=== Text block ===
Under general supervision (Capital Improvement Project Manager I) or direction (Capital Improvement Manager II/III), plans, analyzes, and manages capital improvement and construction projects, including alternative energy solutions from inception to completion; performs space assessments and financial and administrative studies related to capital improvement projects; negotiates, oversees, and administers subcontractor and consultant contracts; provides support services to departments on facility related issues; and performs related duties as assigned.


Receives general supervision (Capital Improvement Manager I) or direction (Capital Improvement Project Manager II/III) from assigned management personnel.  Some positions exercise technical and functional direction over and provides training to lower-level staff. Exercises no direct supervision over staff.


Capital Improvement Project Manager I: This is the entry-level classification in the professional Capital Improvement Project Management series. Initially under close supervision, incumbents learn and perform routine project management duties related to facilities maintenance and capital improvement projects. As experience is gained, assignments become more varied and complex; close supervision and frequent review of work lessen as an incumbent demonstrates skill to perform the work independently. Positions at this level usually perform most of the duties required of the positions at the Capital Improvement Project Manager II but are not expected to function at the same skill level and usually exercise less independent discretion and judgment in matters related to work procedures and methods. Work is usually supervised while in progress and fits an established structure or pattern. Exceptions or changes in procedures are explained in detail as they arise.

Capital Improvement Project Manager II: This is the journey-level classification in the professional Capital Improvement Project Management series. Positions at this level are distinguished from the Capital Improvement Project Manager I by the performance of the full range of duties as assigned, working independently, and exercising judgment and initiative. Positions at this level receive only occasional instruction or assistance as new or unusual situations arise and are fully aware of the operating procedures and policies of the work unit.
=== Supplied information ===
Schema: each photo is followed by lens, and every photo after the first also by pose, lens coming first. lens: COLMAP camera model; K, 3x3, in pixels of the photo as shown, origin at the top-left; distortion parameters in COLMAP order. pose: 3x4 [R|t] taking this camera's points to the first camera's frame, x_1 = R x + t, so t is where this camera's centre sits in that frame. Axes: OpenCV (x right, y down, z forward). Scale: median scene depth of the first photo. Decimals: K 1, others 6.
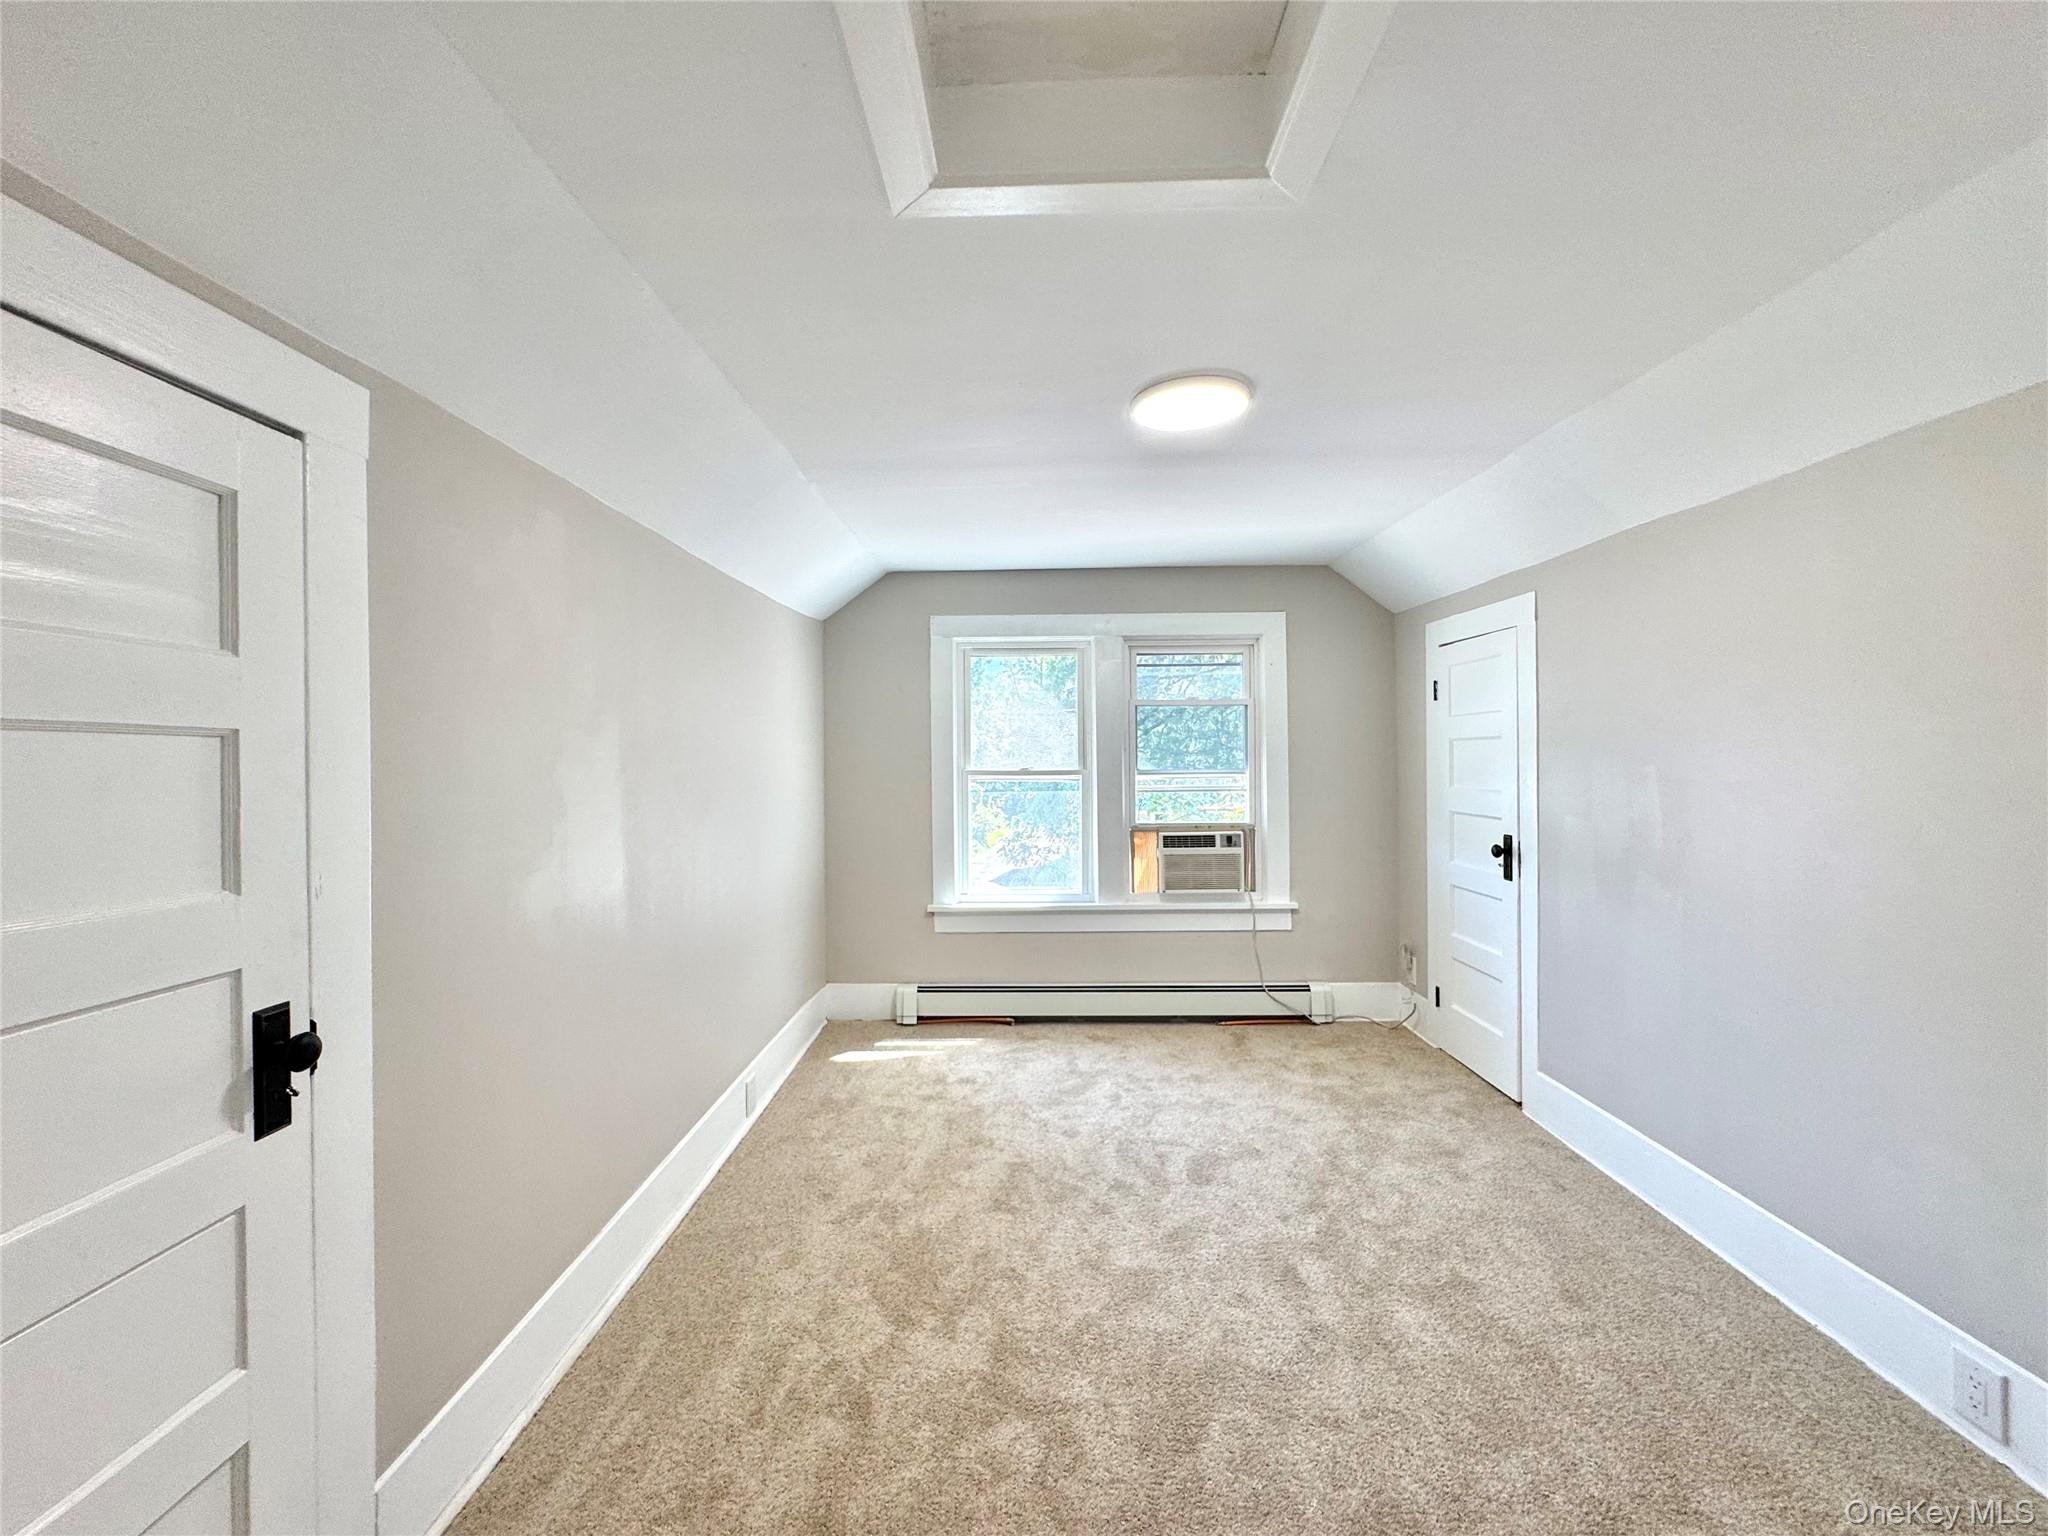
lens RADIAL K [[835.1, 0, 1024.0], [0, 835.1, 768.0], [0, 0, 1]] dist [-0.000176, -0.000010]
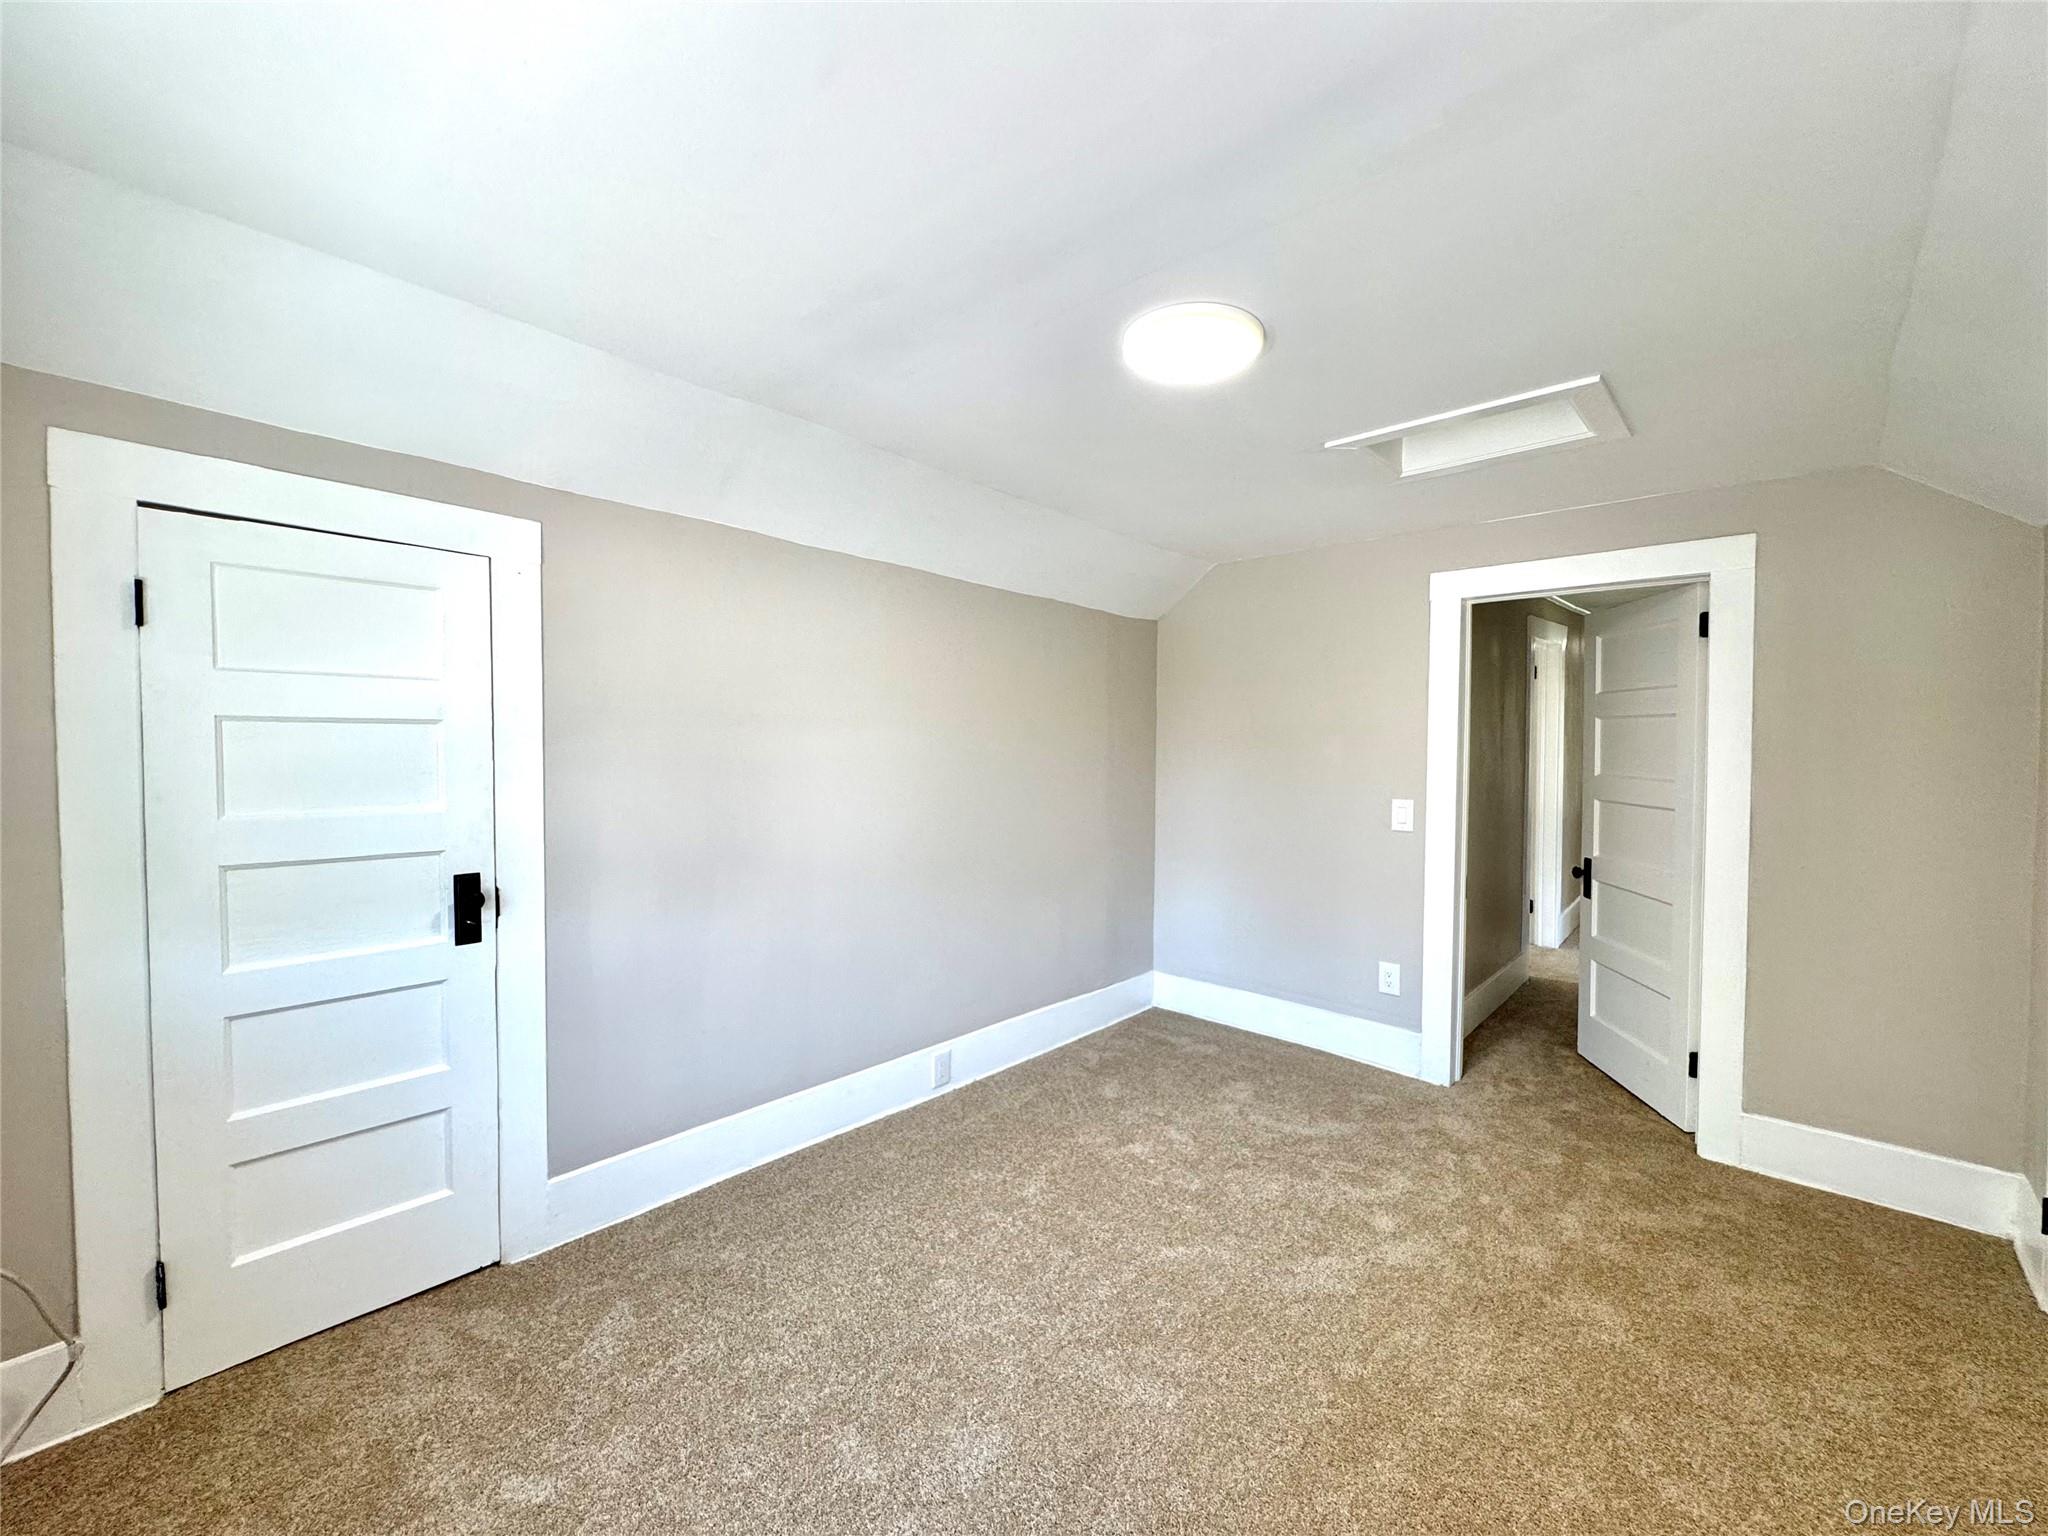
lens RADIAL K [[835.1, 0, 1024.0], [0, 835.1, 768.0], [0, 0, 1]] dist [-0.000176, -0.000010]
pose [[-0.743448, -0.009332, 0.668728, -0.175668], [0.011305, 0.999584, 0.026518, -0.014369], [-0.668698, 0.027275, -0.743034, 1.191467]]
===
== Your instructions ==
Please duplicate, word for word, the part of the project manager job description that begins with "Capital Improvement Project Manager II: This" and ends with "the work unit.".

== Answer section ==
Capital Improvement Project Manager II: This is the journey-level classification in the professional Capital Improvement Project Management series. Positions at this level are distinguished from the Capital Improvement Project Manager I by the performance of the full range of duties as assigned, working independently, and exercising judgment and initiative. Positions at this level receive only occasional instruction or assistance as new or unusual situations arise and are fully aware of the operating procedures and policies of the work unit.